Segment Start: Task input

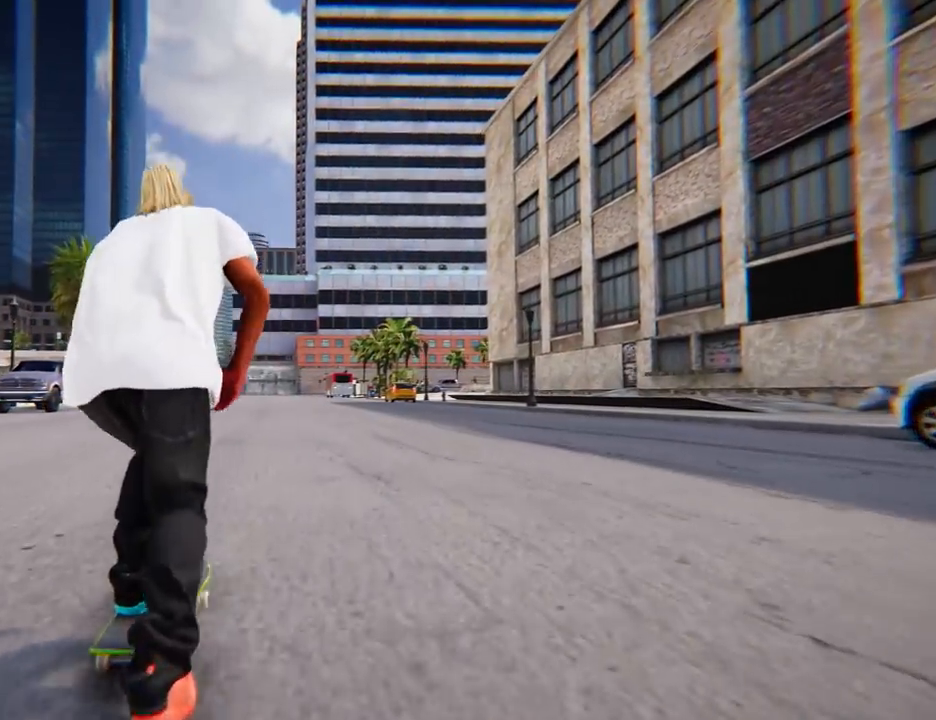
{"buttons": ["A"], "left_stick": "center", "right_stick": "center", "events": [[417, "left_stick", "center"]]}
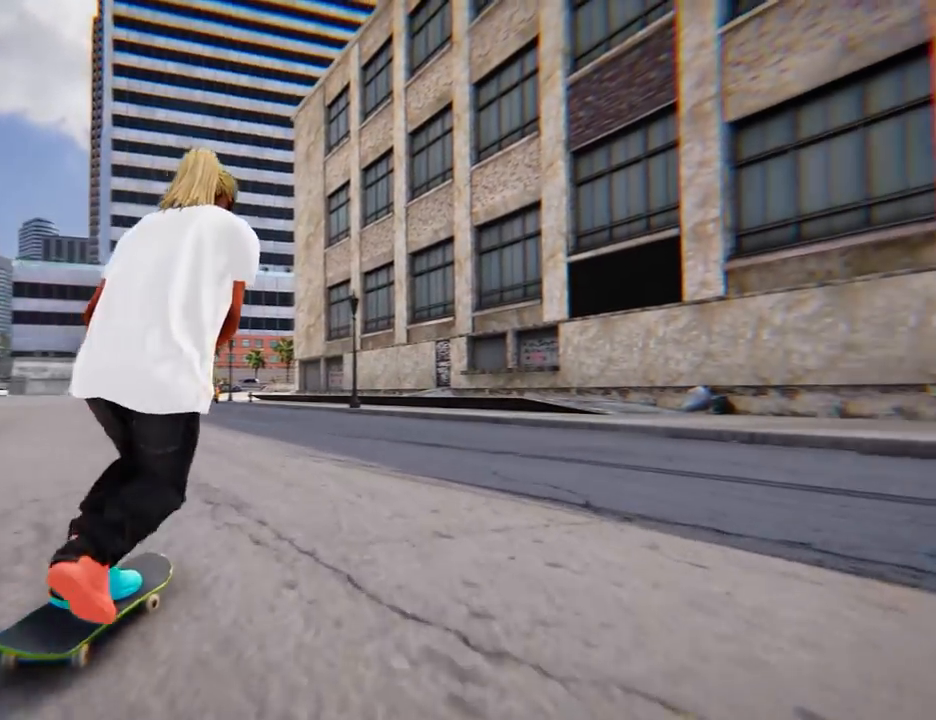
{"buttons": [], "left_stick": "left", "right_stick": "center", "events": [[233, "left_stick", "left"], [250, "A", "up"]]}
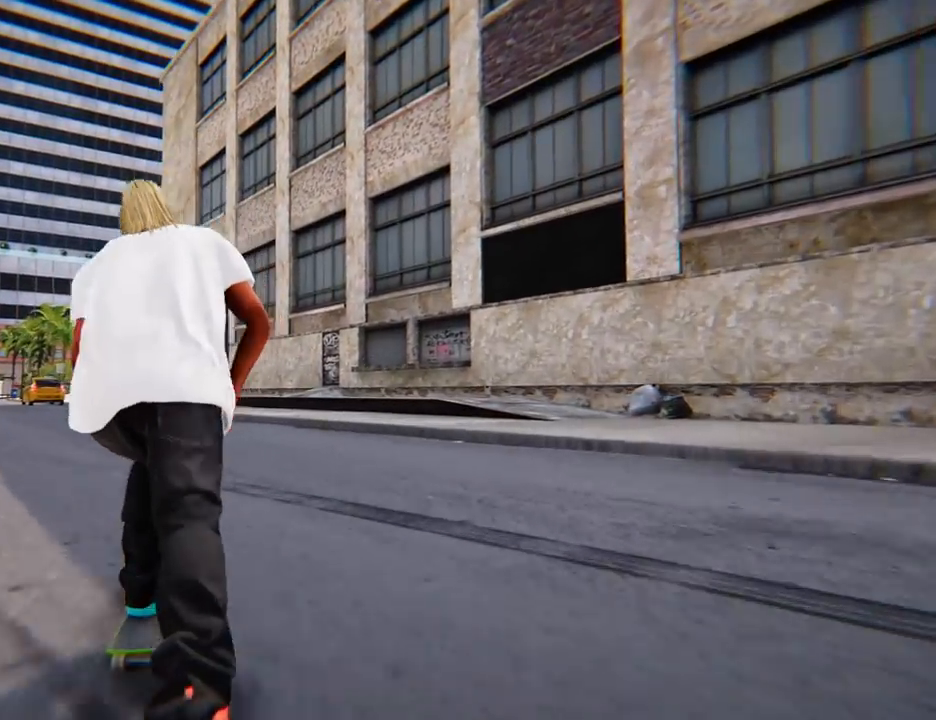
{"buttons": [], "left_stick": "center", "right_stick": "center", "events": [[34, "left_stick", "center"], [250, "left_stick", "left"], [451, "left_stick", "center"]]}
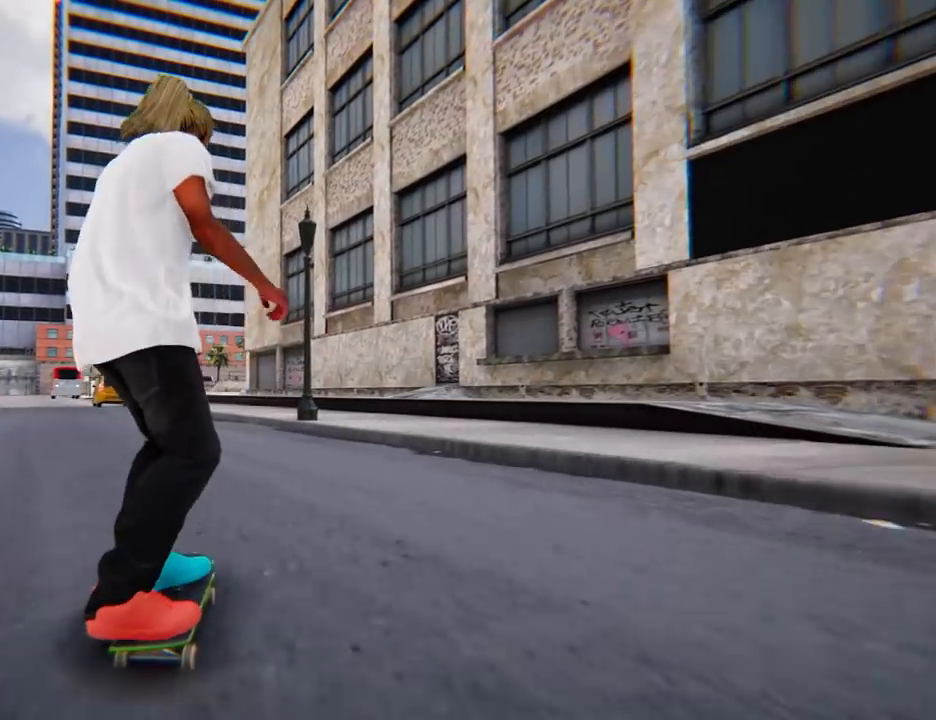
{"buttons": [], "left_stick": "center", "right_stick": "down", "events": [[133, "left_stick", "left"], [183, "right_stick", "down"], [317, "left_stick", "center"]]}
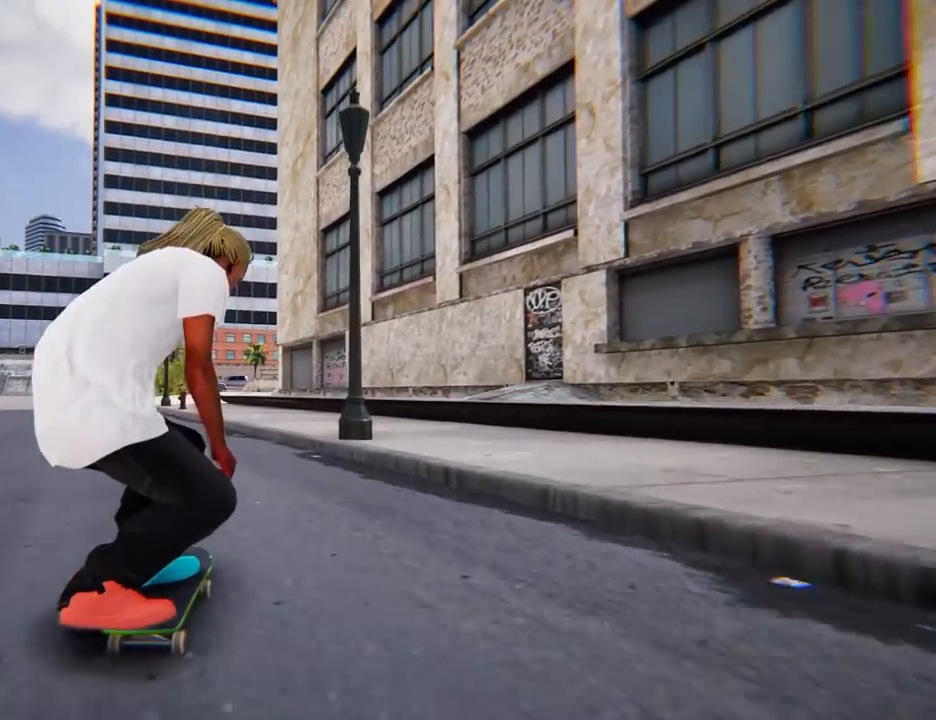
{"buttons": ["R1"], "left_stick": "left", "right_stick": "center", "events": [[134, "left_stick", "left"], [234, "R1", "down"], [250, "right_stick", "center"]]}
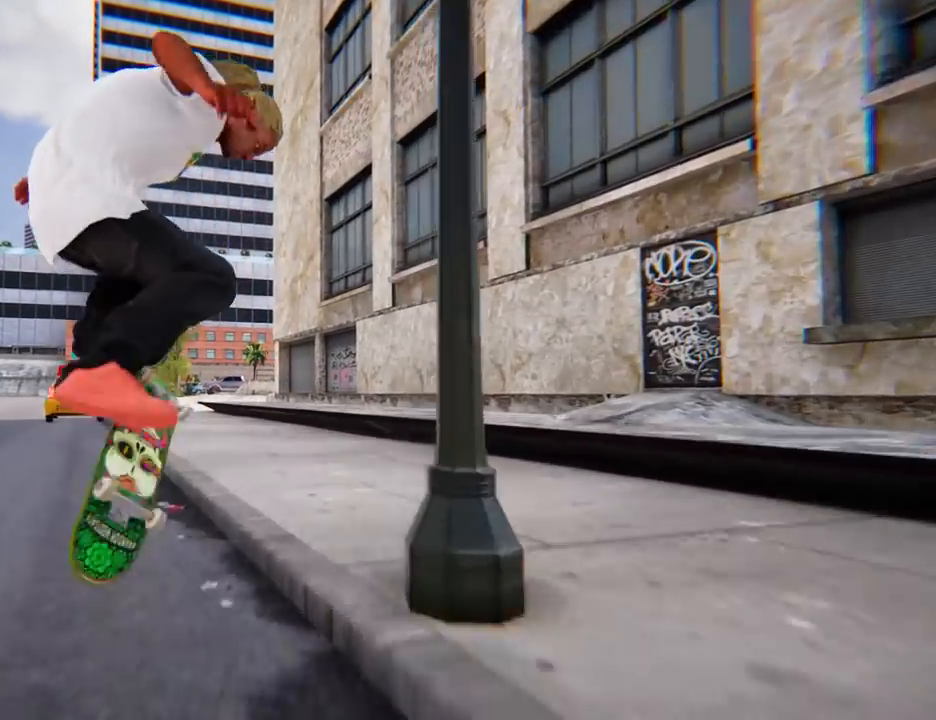
{"buttons": [], "left_stick": "center", "right_stick": "center", "events": [[350, "left_stick", "center"], [367, "R1", "up"]]}
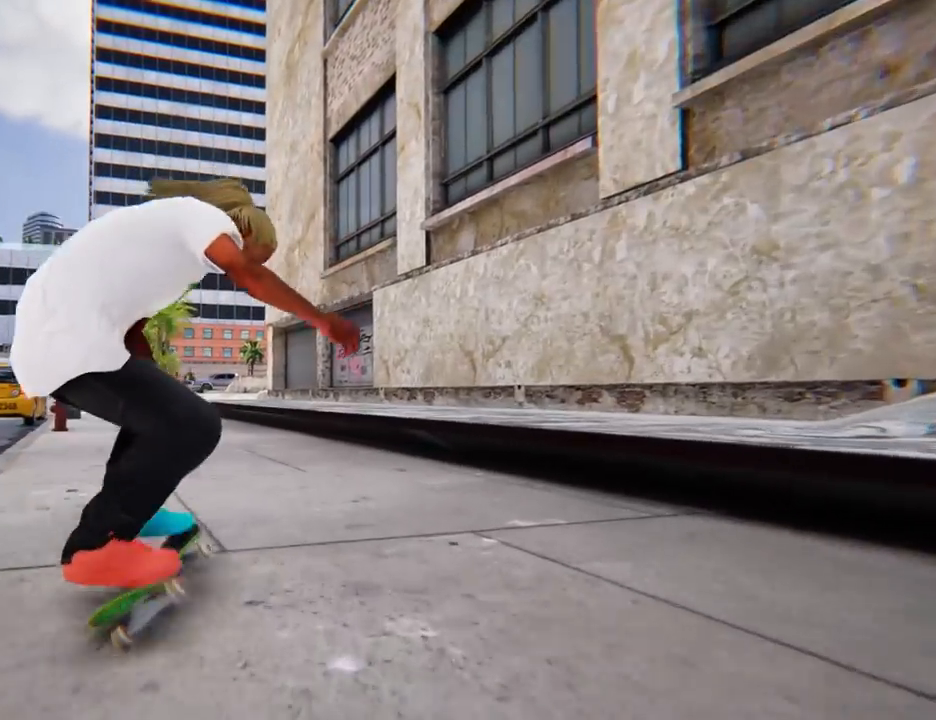
{"buttons": [], "left_stick": "center", "right_stick": "center", "events": [[167, "left_stick", "left"], [484, "left_stick", "center"]]}
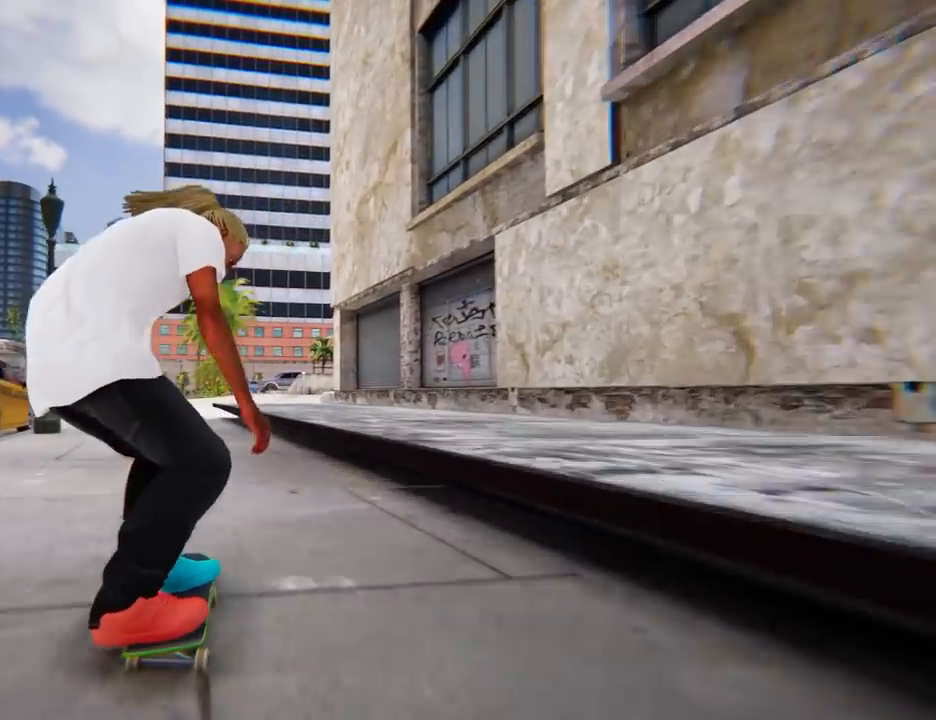
{"buttons": ["START"], "left_stick": "center", "right_stick": "center", "events": [[117, "left_stick", "left"], [250, "left_stick", "center"], [333, "START", "down"]]}
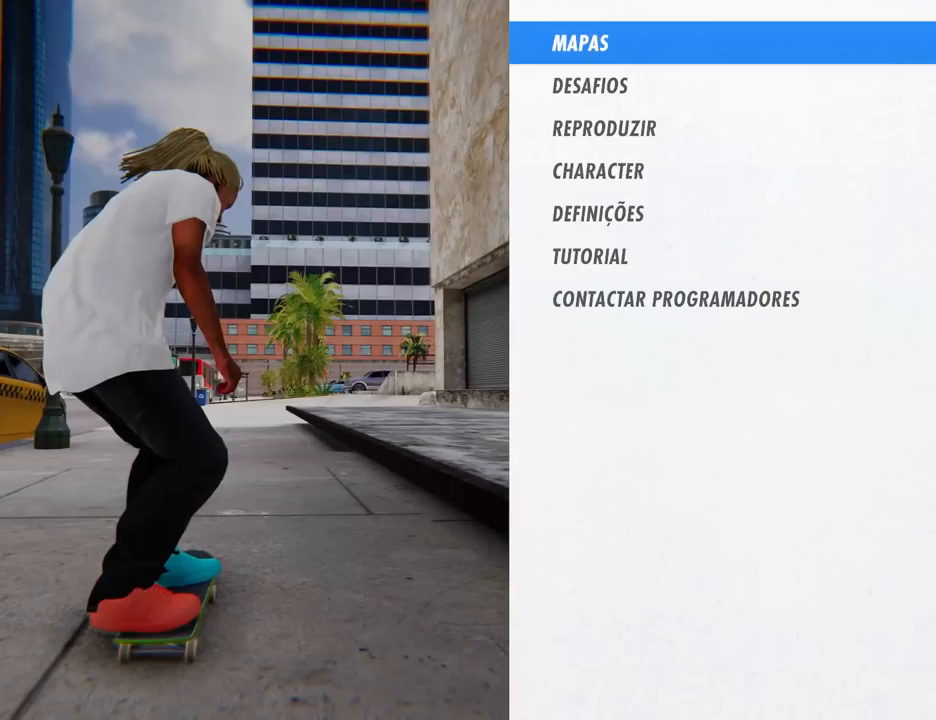
{"buttons": ["START"], "left_stick": "center", "right_stick": "center", "events": []}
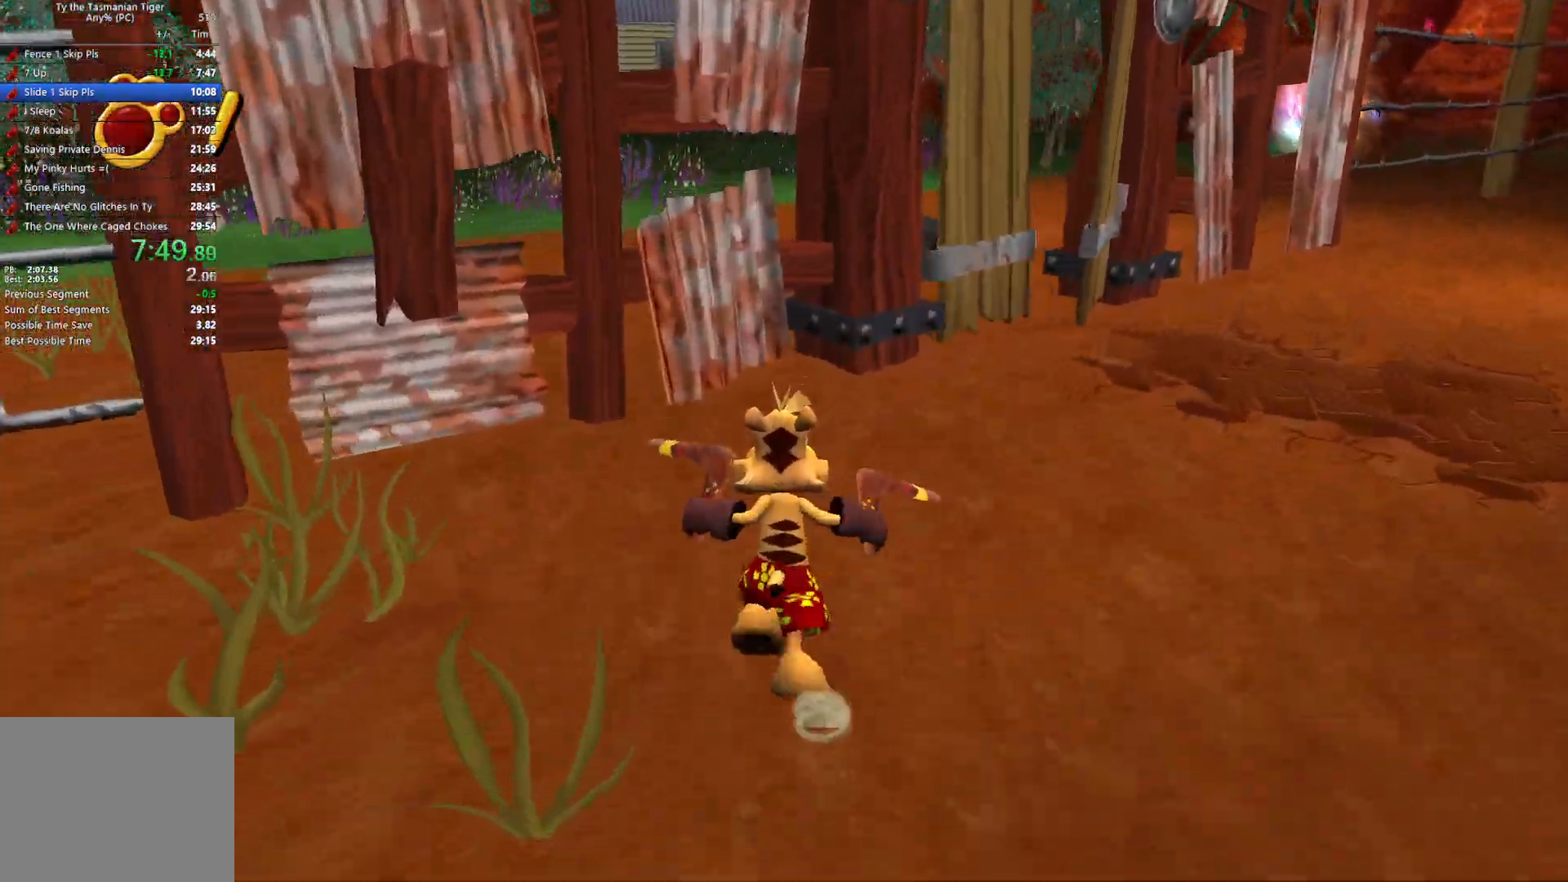
Gameplay with keyboard; each line is a JSON object with the keys held at the frame after it. "events" lists presses ("down") and releases ("up") of "a", "ctrl", "d", "e", "q", "s", "shift", "space" and "w" between this image and that frame as [ms after this image, input, new state], when the widget could be followed in between. No other keys are recorded. Mouse input is not recorded.
{"keys": ["space", "w"], "events": [[83, "space", "down"], [283, "space", "up"], [433, "space", "down"]]}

Segment End: Task input

Your instructions.
The word to look for is "down"; copy out every line of the entries that holds it.

Task output.
{"buttons": [], "left_stick": "center", "right_stick": "down", "events": [[133, "left_stick", "left"], [183, "right_stick", "down"], [317, "left_stick", "center"]]}
{"buttons": ["R1"], "left_stick": "left", "right_stick": "center", "events": [[134, "left_stick", "left"], [234, "R1", "down"], [250, "right_stick", "center"]]}
{"buttons": ["START"], "left_stick": "center", "right_stick": "center", "events": [[117, "left_stick", "left"], [250, "left_stick", "center"], [333, "START", "down"]]}
Gameplay with keyboard; each line is a JSON object with the keys held at the frame after it. "events" lists presses ("down") and releases ("up") of "a", "ctrl", "d", "e", "q", "s", "shift", "space" and "w" between this image and that frame as [ms after this image, input, new state], when the widget could be followed in between. No other keys are recorded. Mouse input is not recorded.
{"keys": ["space", "w"], "events": [[83, "space", "down"], [283, "space", "up"], [433, "space", "down"]]}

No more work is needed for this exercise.